STATED GOAL —
Which of the rows below contain the string "instrument"? Return each of those rows in full.

[Records from a data source]

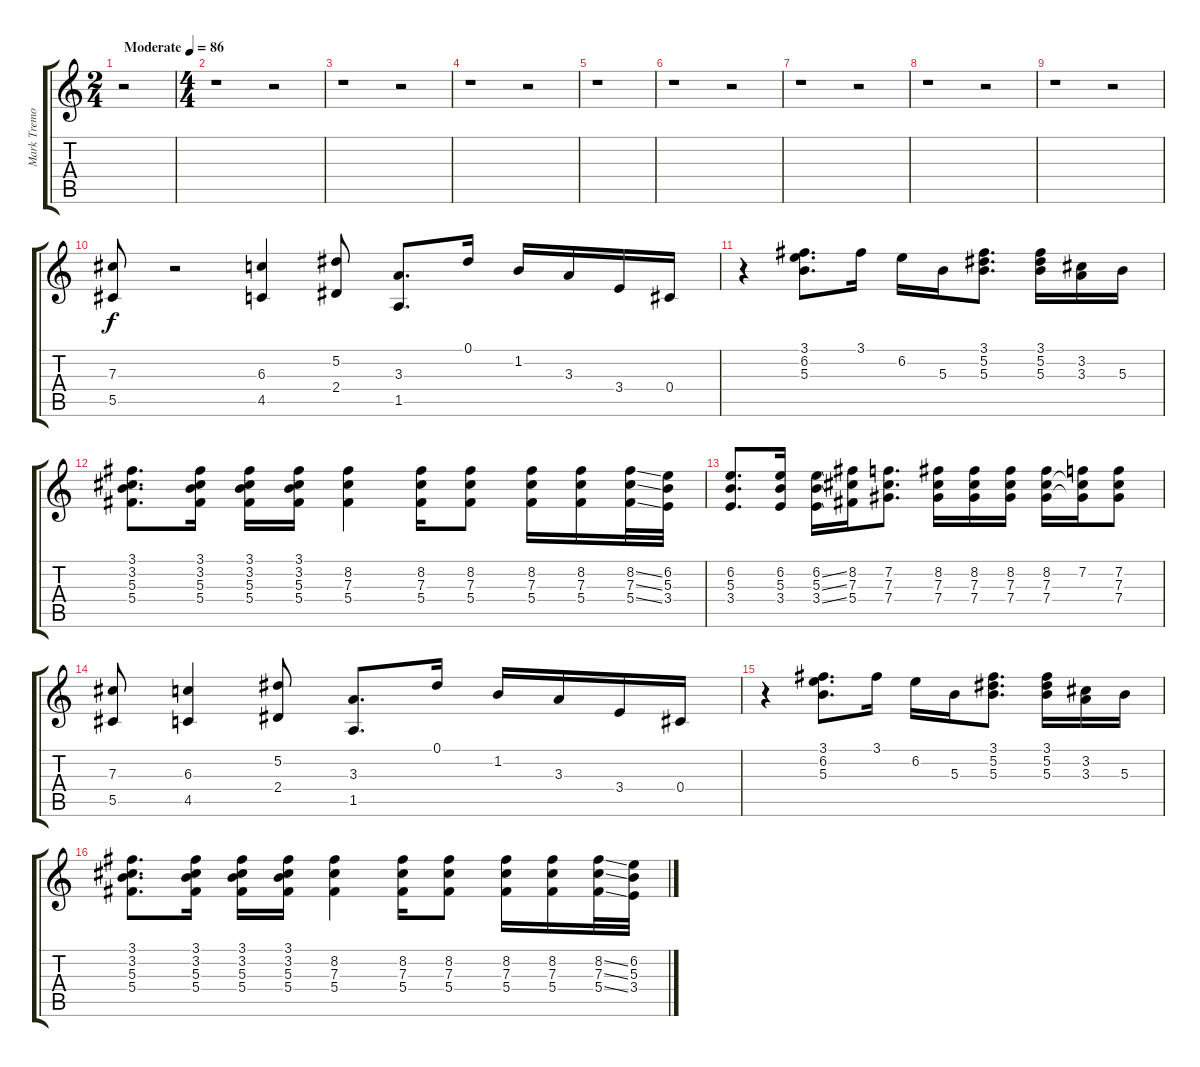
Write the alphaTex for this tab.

\track ("Mark Tremonti Clean" "Mark Tremo") {instrument electricguitarclean}
\staff {score tabs}
\tuning (Eb4 Bb3 Gb3 Db3 Ab2 Db2) {hide}
\ts (2 4)
\tempo (86 "Moderate")
\clef g2
\ks c
r.2{dy f instrument electricguitarclean} |
\ts (4 4)
r.1 r.2 |
r.1 r.2 |
r.1 r.2 |
r.1 |
r.1 r.2 |
r.1 r.2 |
r.1 r.2 |
r.1 r.2 |
(7.3 5.5).8 r.2 (6.3 4.5).4 (5.2 2.4).8 (3.3 1.5).8{d} 0.1.16 1.2.16 3.3.16 3.4.16 0.4.16 |
r.4 (3.1 6.2 5.3).8{d} 3.1.16 6.2.16 5.3.16 (3.1 5.2 5.3).8{d} (3.1 5.2 5.3).16 (3.2 3.3).16 5.3.16 |
(3.1 3.2 5.3 5.4).8{d} (3.1 3.2 5.3 5.4).16 (3.1 3.2 5.3 5.4).16 (3.1 3.2 5.3 5.4).16 (8.2 7.3 5.4).4 (8.2 7.3 5.4).16 (8.2 7.3 5.4).8 (8.2 7.3 5.4).16 (8.2 7.3 5.4).16 (8.2{ss} 7.3{ss} 5.4{ss}).32 (6.2 5.3 3.4).32 |
(6.2 5.3 3.4).8{d} (6.2 5.3 3.4).16 (6.2{ss} 5.3{ss} 3.4{ss}).16 (8.2 7.3 5.4).16 (7.2 7.3 7.4).8{d} (8.2 7.3 7.4).16 (8.2 7.3 7.4).16 (8.2 7.3 7.4).16 (8.2 7.3 7.4).16 (7.2 7.3{t} 7.4{t}).16 (7.2 7.3 7.4).8 |
(7.3 5.5).8 (6.3 4.5).4 (5.2 2.4).8 (3.3 1.5).8{d} 0.1.16 1.2.16 3.3.16 3.4.16 0.4.16 |
r.4 (3.1 6.2 5.3).8{d} 3.1.16 6.2.16 5.3.16 (3.1 5.2 5.3).8{d} (3.1 5.2 5.3).16 (3.2 3.3).16 5.3.16 |
(3.1 3.2 5.3 5.4).8{d} (3.1 3.2 5.3 5.4).16 (3.1 3.2 5.3 5.4).16 (3.1 3.2 5.3 5.4).16 (8.2 7.3 5.4).4 (8.2 7.3 5.4).16 (8.2 7.3 5.4).8 (8.2 7.3 5.4).16 (8.2 7.3 5.4).16 (8.2{ss} 7.3{ss} 5.4{ss}).32 (6.2 5.3 3.4).32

WRITTEN ANSWER —
\track ("Mark Tremonti Clean" "Mark Tremo") {instrument electricguitarclean}
r.2{dy f instrument electricguitarclean} |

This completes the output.